Los muros de cemento inconcluso se erigían como esqueletos desafiantes en
medio de la penumbra perpetua. Bajo aquellos gigantes de hormigón, una multitud
errante avanzaba sin rumbo, arrastrando su miseria a través de charcos
cenagosos y hierros retorcidos. Sus pasos, lentos y toscos, eran apenas el eco
de una especie empeñada en sobrevivir un día más, como un enjambre de langostas
que devora, sin piedad, los últimos resquicios de alimento envasado en latas
oxidadas.
En sus rostros marchitos se dibujaba la sombra de mil
historias truncas por un cataclismo cuyo nombre se había perdido en los abismos
del tiempo. Cada jornada, la convicción de seguir con vida parecía disminuir un
poco más, disuelta en la lluvia ácida y en el viento que traía recuerdos de lo
que alguna vez fue el verdor del mundo. Para la mayoría, solo quedaba un
letargo indolente, un avanzar mecánico sin la menor esperanza de encontrar nada
nuevo.
Entre aquellas figuras errabundas, un niño se
retrasaba, asido de la mano de su padre, un hombre de barba rala y mirada
vencida. De vez en cuando, aquel niño rezagado giraba la cabeza, explorando con
ojos inocentes los contornos rotos del horizonte. Fue entonces cuando algo
inusual atrapó su atención: un diminuto brote verde, un tallo esbelto que
emergía, rebelde, entre el barro gris. La criatura parpadeó con asombro,
incapaz de comprender aquella chispa viva en medio de la devastación. Jamás
había contemplado otra forma de vida que no fueran ellos mismos.

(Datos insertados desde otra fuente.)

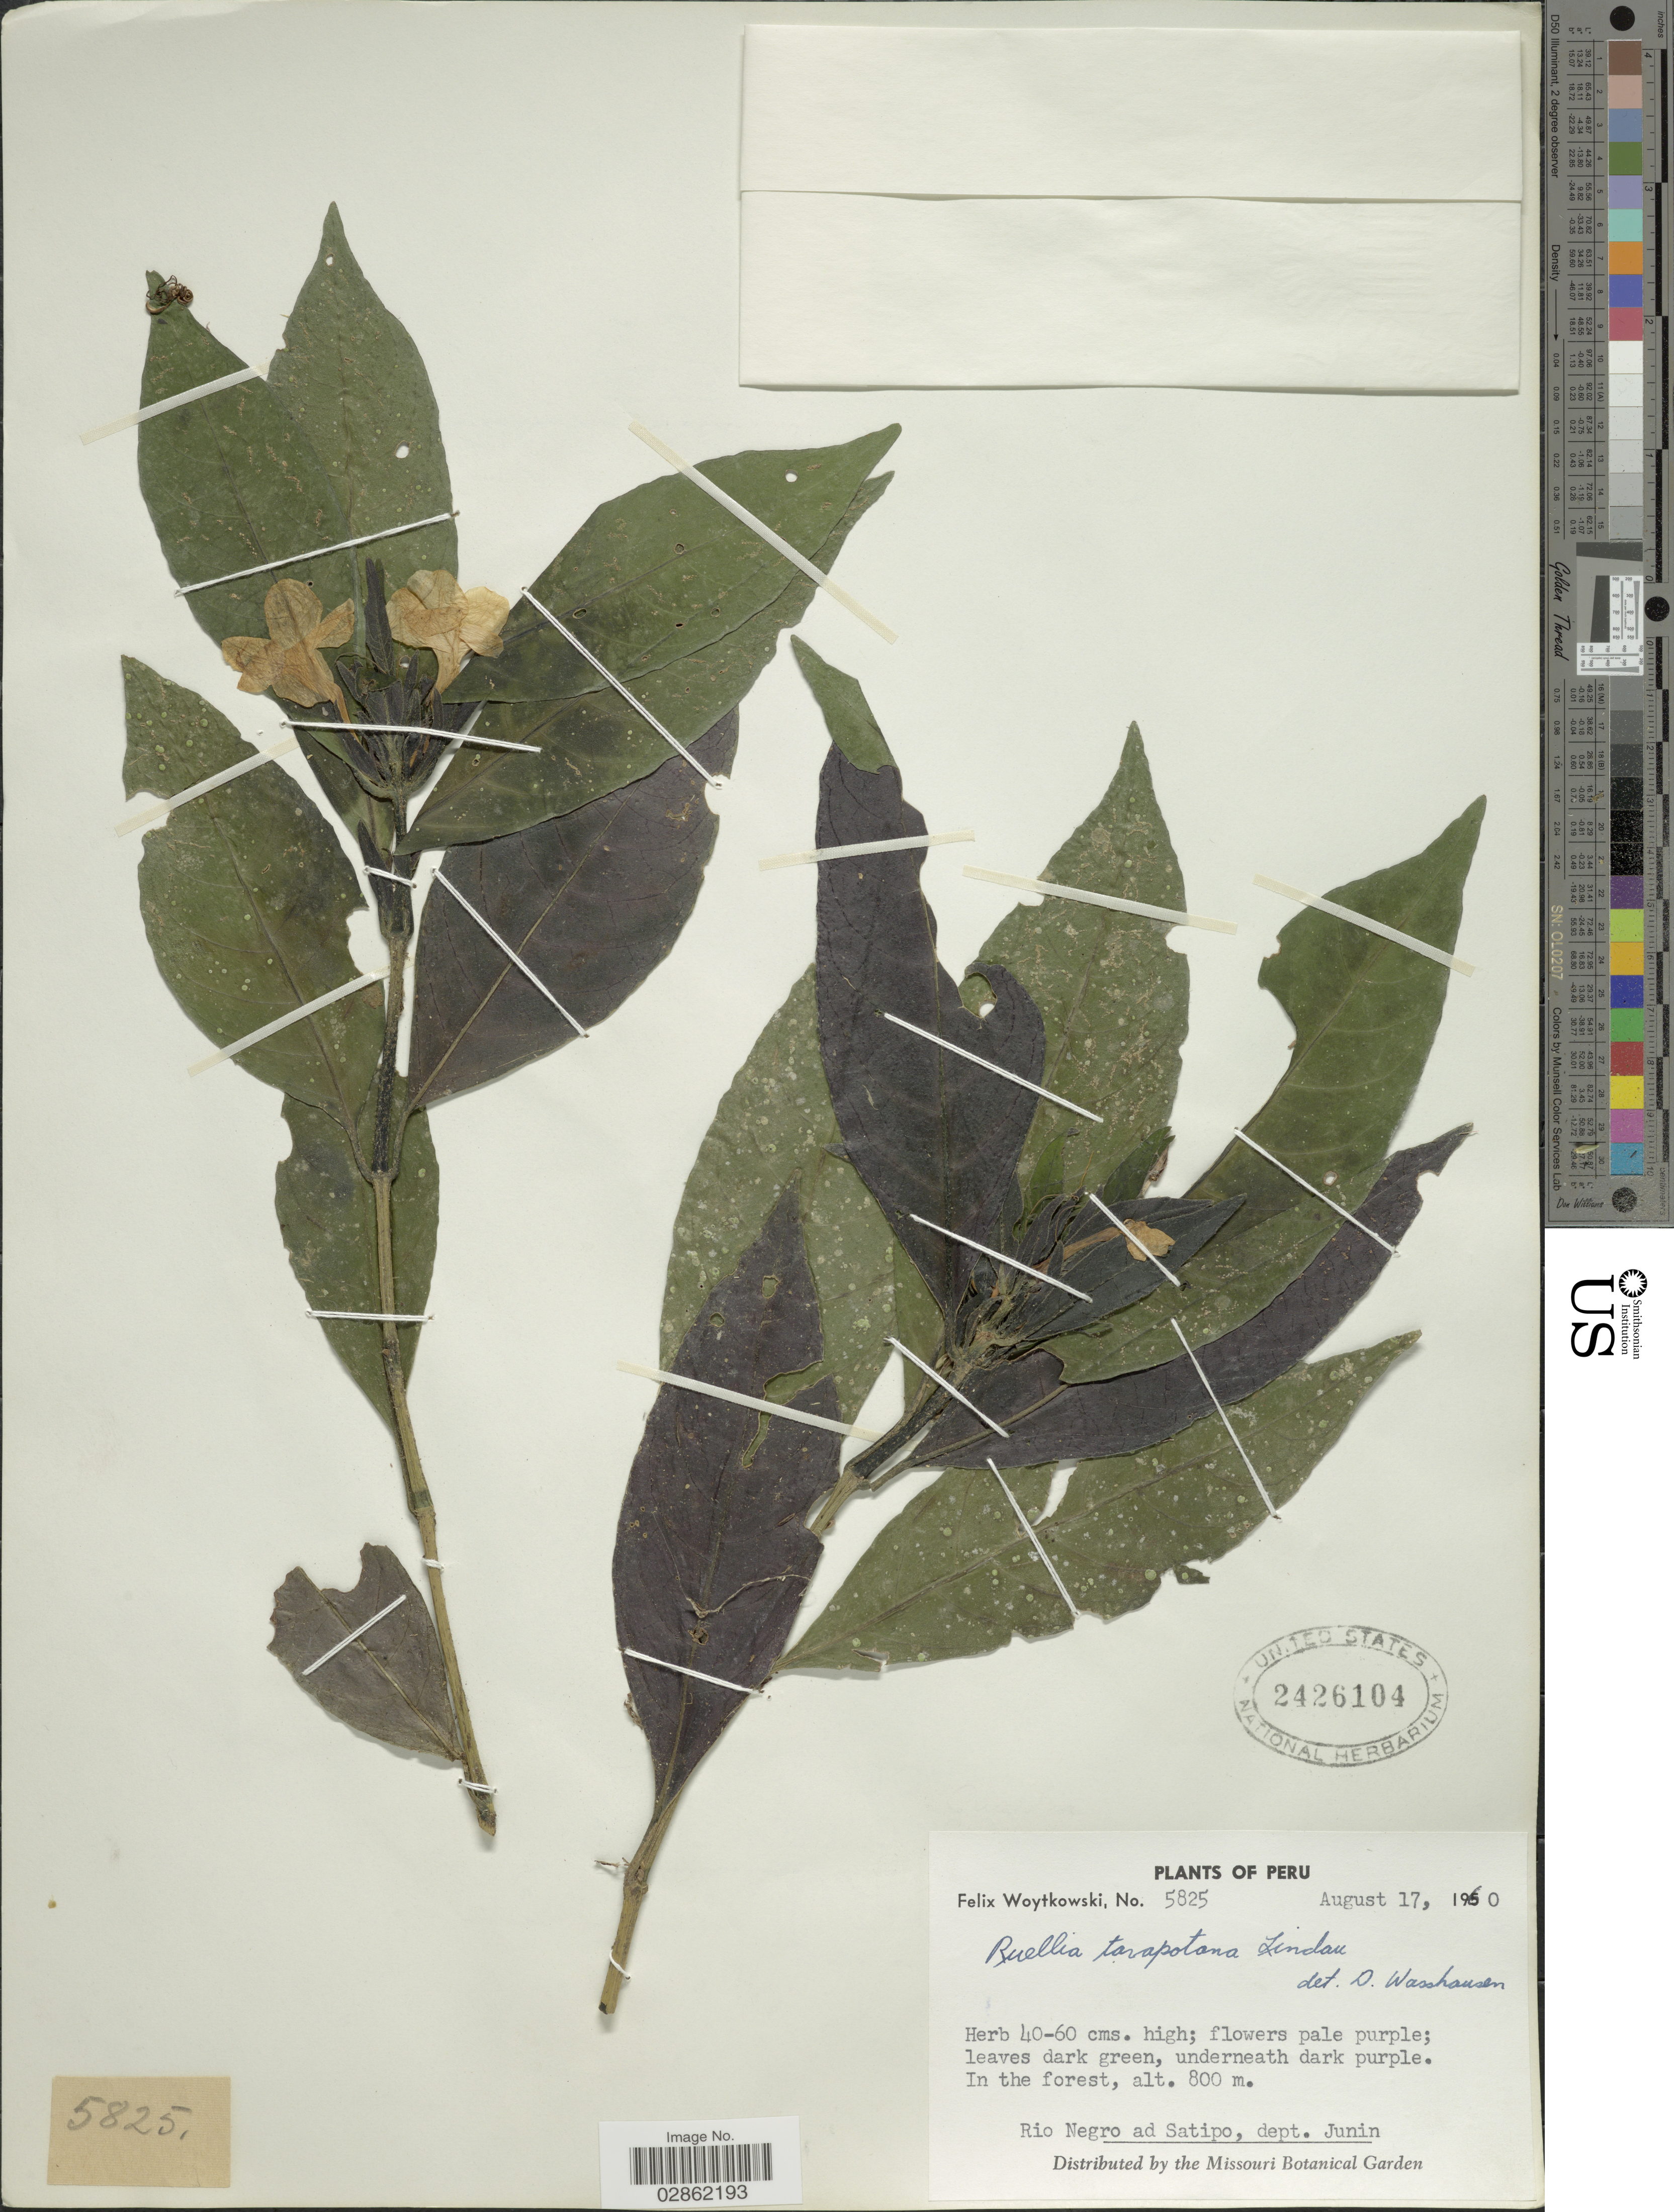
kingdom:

—¡Padre! —susurró con voz débil, temeroso de quebrar
el silencio opresivo que los envolvía—. ¡Padre!
El hombre, sumido en la desesperanza y asfixiado por
el cansancio, se limitó a estirar un brazo hacia atrás, sin dignarse a mirar.
De sus labios agrietados brotó un gruñido ininteligible, la única respuesta
posible a la llamada de su hijo. El niño, obligado por el tirón brusco, dio un
paso en falso. Su bota gastada se hundió en el barro y aplastó el tierno brote
con un crujido casi imperceptible.
La marcha prosiguió entre ruinas y el polvo, sin que
nadie advirtiera el eterno silencio que acababa de nacer. Y así, sin saberlo,
la humanidad dio el paso definitivo hacia su propio ocaso.